Cerita di atas adalah nostalgia pribadi tentang nilai-nilai masyarakat. Value tertanam dalam interaksi kebudayaan dalam pasar patut dipertahankan. Sudah dua tahun berlalu, dan saya berharap semoga nilai-nilai di dalamnya masih tetap bertahan di tengah gempuran modernitas.
Ribuan pasar rakyat tersebar di seluruh Indonesia. Pasar Mambuni-Buni hanya satu dari sekian banyak itu. Barangkali dengan adanya momentum Hari Pasar Rakyat Nasional akan menjadi titik balik perubahan pola pikir masyarakat dan pemerintah terhadap pasar tradisional.
Mengapa demikian. Sekarang, mari coba kita bercermin dari situasi terkini. Indonesia mengalami kecenderungan kehilangan pasar tradisional di Indonesia secara perlahan. Survey yang dilakukan AC Nielsen pada 2013 mengonfirmasi hal tersebut. Jumlah pasar rakyat di Indonesia terus mengalami penurunan. Data yang dirilis Ikatan Pedagang Pasar Indonesia (IKAPPI) memperlihatkan kurva penurunan yang tajam dari 13.540 menjadi 9.950 pasar tradisional dalam kurun waktu empat tahun (2007 – 2011).
Ketua IKAPPI, Abdullah Mansyuri dalam wawancara dengan Bisnis menegaskan dampak jika hal ini terus berlanjut, akan menghilangkan periuk nasi para pedagang eceran tradisional kecil. Asumsinya, setiap pedagang pasar tradisional menghidupi keluarga inti mereka berjumlah 5 orang (suami, istri, dan 3 orang anak). Maka kira-kira ada sekitar 62.5 juta jiwa akan kehilangan mata pencaharian.
Kondisi ini tentu saja memprihatinkan sebab selain banyak masyarakat yang bergantung pada pasar rakyat murah dan terjangkau, para pedagang kehilangan lahan mencari sesuap nasi.
Sejatinya tokoh-tokoh pemerintahan punya kapasitas lebih dalam mengimbau masyarakat. Irman Gusman dan DPD RI pada awal 2014 mencanangkan Gerakan Nasional Belanja Pasar Tradisional yang dimulai di Solo. Inisiatif ini ada karena kegelisahan yang besar dengan keberadaan pasar ritel modern, yang tidak hanya tumbuh di perkotaan tapi juga di pedesaan kecil. Sedikit demi sedikit menggeser lahan ekonomi para pedagang pasar rakyat.

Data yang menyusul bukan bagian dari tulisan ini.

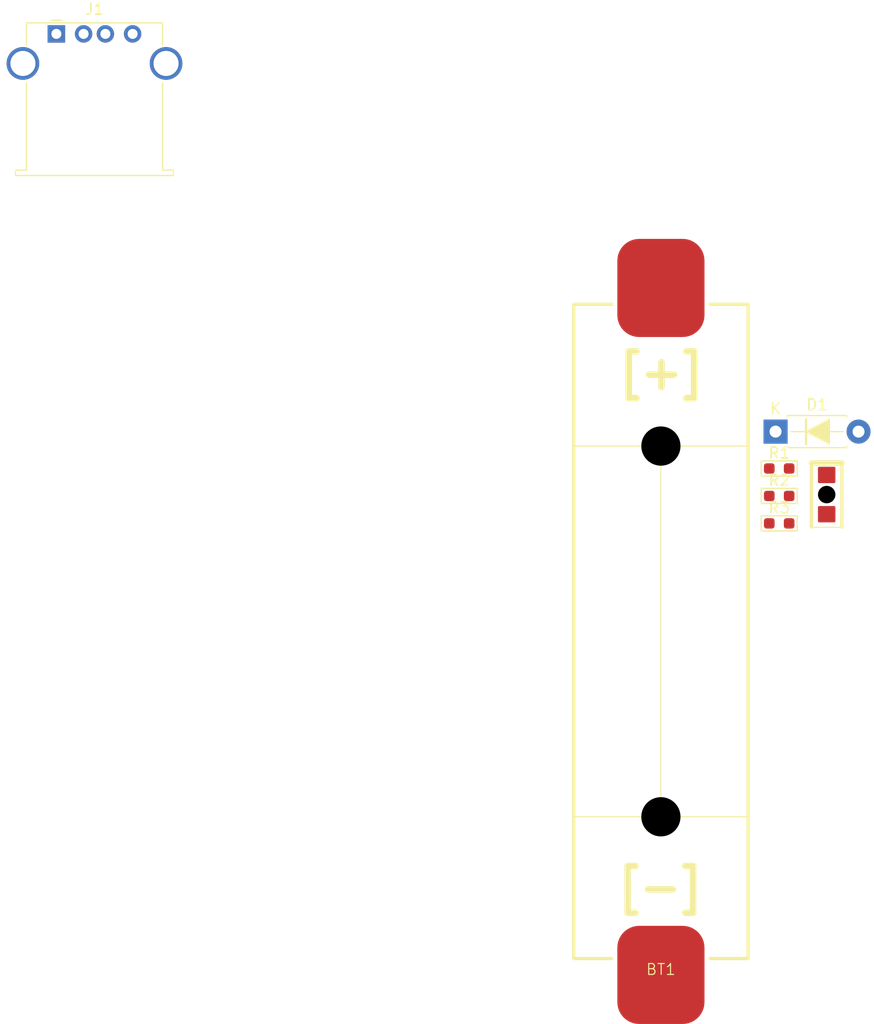
<source format=kicad_pcb>
(kicad_pcb
	(version 20240108)
	(generator "pcbnew")
	(generator_version "8.0")
	(general
		(thickness 1.6)
		(legacy_teardrops no)
	)
	(paper "A4")
	(layers
		(0 "F.Cu" signal)
		(31 "B.Cu" signal)
		(32 "B.Adhes" user "B.Adhesive")
		(33 "F.Adhes" user "F.Adhesive")
		(34 "B.Paste" user)
		(35 "F.Paste" user)
		(36 "B.SilkS" user "B.Silkscreen")
		(37 "F.SilkS" user "F.Silkscreen")
		(38 "B.Mask" user)
		(39 "F.Mask" user)
		(40 "Dwgs.User" user "User.Drawings")
		(41 "Cmts.User" user "User.Comments")
		(42 "Eco1.User" user "User.Eco1")
		(43 "Eco2.User" user "User.Eco2")
		(44 "Edge.Cuts" user)
		(45 "Margin" user)
		(46 "B.CrtYd" user "B.Courtyard")
		(47 "F.CrtYd" user "F.Courtyard")
		(48 "B.Fab" user)
		(49 "F.Fab" user)
		(50 "User.1" user)
		(51 "User.2" user)
		(52 "User.3" user)
		(53 "User.4" user)
		(54 "User.5" user)
		(55 "User.6" user)
		(56 "User.7" user)
		(57 "User.8" user)
		(58 "User.9" user)
	)
	(setup
		(pad_to_mask_clearance 0)
		(allow_soldermask_bridges_in_footprints no)
		(pcbplotparams
			(layerselection 0x00010fc_ffffffff)
			(plot_on_all_layers_selection 0x0000000_00000000)
			(disableapertmacros no)
			(usegerberextensions no)
			(usegerberattributes yes)
			(usegerberadvancedattributes yes)
			(creategerberjobfile yes)
			(dashed_line_dash_ratio 12.000000)
			(dashed_line_gap_ratio 3.000000)
			(svgprecision 4)
			(plotframeref no)
			(viasonmask no)
			(mode 1)
			(useauxorigin no)
			(hpglpennumber 1)
			(hpglpenspeed 20)
			(hpglpendiameter 15.000000)
			(pdf_front_fp_property_popups yes)
			(pdf_back_fp_property_popups yes)
			(dxfpolygonmode yes)
			(dxfimperialunits yes)
			(dxfusepcbnewfont yes)
			(psnegative no)
			(psa4output no)
			(plotreference yes)
			(plotvalue yes)
			(plotfptext yes)
			(plotinvisibletext no)
			(sketchpadsonfab no)
			(subtractmaskfromsilk no)
			(outputformat 1)
			(mirror no)
			(drillshape 1)
			(scaleselection 1)
			(outputdirectory "")
		)
	)
	(net 0 "")
	(net 1 "GND")
	(net 2 "Net-(BT1-+)")
	(net 3 "Net-(D1-K)")
	(net 4 "+5V")
	(net 5 "Net-(D2-K)")
	(net 6 "unconnected-(J1-D+-Pad3)")
	(net 7 "unconnected-(J1-D--Pad2)")
	(net 8 "Net-(J1-Shield)")
	(footprint "Special_Local:KPTR-3216SGC" (layer "F.Cu") (at 149.82 83.95))
	(footprint "PCM_Resistor_SMD_AKL:R_0603_1608Metric_Pad0.98x0.95mm_HandSolder" (layer "F.Cu") (at 145.461 84.7925))
	(footprint "Connector_USB:USB_A_Stewart_SS-52100-001_Horizontal" (layer "F.Cu") (at 79.1 39.9))
	(footprint "PCM_Resistor_SMD_AKL:R_0603_1608Metric_Pad0.98x0.95mm_HandSolder" (layer "F.Cu") (at 145.461 82.2755))
	(footprint "Special_Local:UM-3X1-AA" (layer "F.Cu") (at 134.6 126.2))
	(footprint "PCM_Diode_THT_AKL:D_DO-41_SOD81_P7.62mm_Horizontal" (layer "F.Cu") (at 145.125 76.375))
	(footprint "PCM_Resistor_SMD_AKL:R_0603_1608Metric_Pad0.98x0.95mm_HandSolder" (layer "F.Cu") (at 145.461 79.7585))
)

</source>
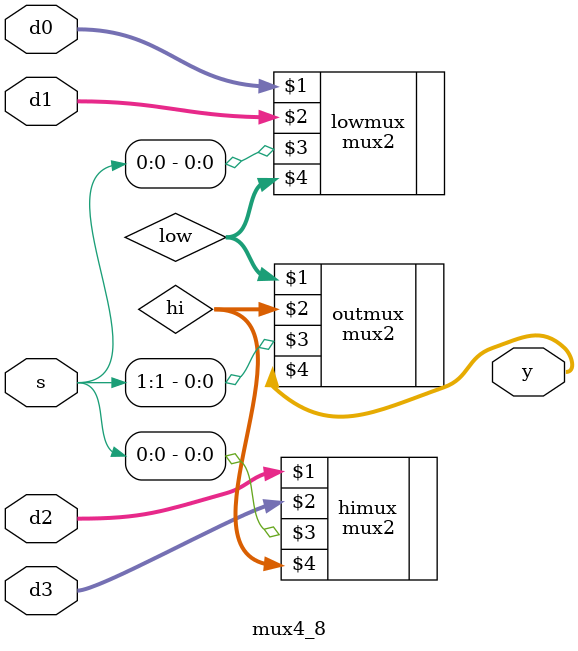
<source format=sv>
module mux4_8(input logic [7:0] d0, d1, d2, d3, input logic[1:0] s, output logic[7:0] y);

logic[7:0] low, hi;

mux2 lowmux(d0, d1, s[0], low);
mux2 himux(d2, d3, s[0], hi);
mux2 outmux(low, hi, s[1], y);

endmodule

</source>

Sebagai Penyokong Ekonomi Kerakyatan
Industri mikro dalam pasar tradisional merupakan elemen vital perencanaan ekonomi dan pembangunan bagi banyak kota di seluruh dunia. Cohen (1986) menunjukkan bahwa nilai penjualan tahunan pasar tradisonal seluruh wilayah Bogor mencapai 67 juta dollar. Mempertahankan pasar tradisional menjadi krusial sebab sektor informal pasar rakyat tumbuh sangat cepat daripada pertumbuhan formal sektor di daerah urban pada banyak negara.
Anggapan paling logis menurut Farbman (1980), alasannya adalah pertambahan penduduk kota yang signifikan (termasuk perpindahan penduduk desa-kota) dan bertumbuhnya lapangan pekerjaan informal akibat pembangunan industri skala besar. Ini mengakibatkan kebutuhan masyarakat akan kebutuhan mendasar (makan-minum) pada pasar rakyat mewujud semakin besar.
Pada umumnya, pasar tradisional berlokasi di tempat yang kecil dengan kios-kios yang juga berukuran kecil. Pedagang pun hanya membutuhkan kemampuan dasar, fasilitas umum standar, dan sumber daya yang kecil. Meski demikian, di balik semua itu, pasar rakyat menyimpan potensi pendapatan yang besar dan lapangan pekerjaan yang terbuka lebar bagi masyarakat kecil.
Penelitian Chapman (1984) di Bogor menunjukkan, dengan penduduk berjumlah 250 ribu, ada tersedia 18 ribu kios-kios tradisional, yang artinya perbandingan setiap 14 jiwa berkumpul, ada 1 pasar yang terbentuk di komunitas tersebut. Kecenderungan yang sama diperlihatkan di Amerika Tengah, di mana organisasi internasional tenaga kerja (ILO) menemukan serapan tenaga kerja aktif di kota-kota besar memiliki angka 29 persen pada pasar-pasar tradisional.